There have been numerous profiles of Muasau and his 14 months-younger brother Jake, children of Samoan immigrants. Few have been better than an April 6, 2010, article in the Signal, GSU's campus newspaper. As noted in that article, the Muasau family moved from Tacoma, Wash. to Los Angeles, Calif., to Phoenix, Ariz. and then to little Buena Vista, Ariz., not far from the Mexican border.

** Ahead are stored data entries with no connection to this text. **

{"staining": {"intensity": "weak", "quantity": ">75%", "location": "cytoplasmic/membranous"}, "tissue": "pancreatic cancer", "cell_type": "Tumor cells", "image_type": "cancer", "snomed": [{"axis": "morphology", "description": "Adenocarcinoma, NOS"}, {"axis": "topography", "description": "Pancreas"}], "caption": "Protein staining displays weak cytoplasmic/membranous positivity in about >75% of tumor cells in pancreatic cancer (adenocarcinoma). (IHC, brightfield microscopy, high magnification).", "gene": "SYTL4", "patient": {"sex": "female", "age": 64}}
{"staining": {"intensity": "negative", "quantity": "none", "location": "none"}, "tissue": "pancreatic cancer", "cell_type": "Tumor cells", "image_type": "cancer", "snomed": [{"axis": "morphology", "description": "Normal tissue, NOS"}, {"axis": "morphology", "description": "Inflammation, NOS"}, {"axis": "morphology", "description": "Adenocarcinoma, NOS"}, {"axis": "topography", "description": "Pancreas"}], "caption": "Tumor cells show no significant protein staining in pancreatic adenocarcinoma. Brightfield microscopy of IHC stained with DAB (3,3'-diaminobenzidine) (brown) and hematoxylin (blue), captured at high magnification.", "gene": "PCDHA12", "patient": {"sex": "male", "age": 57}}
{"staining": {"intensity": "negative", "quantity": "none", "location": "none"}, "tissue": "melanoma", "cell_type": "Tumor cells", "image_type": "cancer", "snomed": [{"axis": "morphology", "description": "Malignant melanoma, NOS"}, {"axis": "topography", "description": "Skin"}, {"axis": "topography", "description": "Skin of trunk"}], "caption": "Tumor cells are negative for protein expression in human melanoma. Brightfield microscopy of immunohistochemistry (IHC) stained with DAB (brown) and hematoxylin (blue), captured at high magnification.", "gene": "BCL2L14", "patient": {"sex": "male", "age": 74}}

According to Georgia State Sports Communications, Louie Muasau was First-team All-Southern Arizona at Sierra Vista's Buena High, as a junior in 2006. He made a whopping 117 tackles that year and was also Honorable Mention All-Arizona. But an injury ruined his 2007 senior season
According to the Signal article, big-name FBS schools were interested in Muasau then, including Arizona, but the injury hurt his chances. The 6-foot, 248-pound Muasau didn't pout and didn't quit. He moved on to Phoenix College, a two-year school, and his brother, now also a linebacker, followed.
Louie Muasau had 41 tackles in ten games in 2008 and upped that to 55 tackles and two sacks in nine games last season. According to the Signal, Louie Muasau had an offer from New Mexico State and Jake Muasau was getting some interest from Colorado. When Georgia State offered both Muasaus a scholarship, the two jumped to be together again.
When the Muasaus came to Georgia State it was time to say hello to the colorful Samoan haka dance, according to an April 3, 2010, Atlanta Journal-Constitution article. Much has also been written about the Samoan football legacy. Football is king there and is played with an unequaled passion .
If linebackers Louie and Jake Muasau bring their Samoan warrior mentality to Georgia State football games, Georgia State's defensive coordinator John Thompson will sleep well.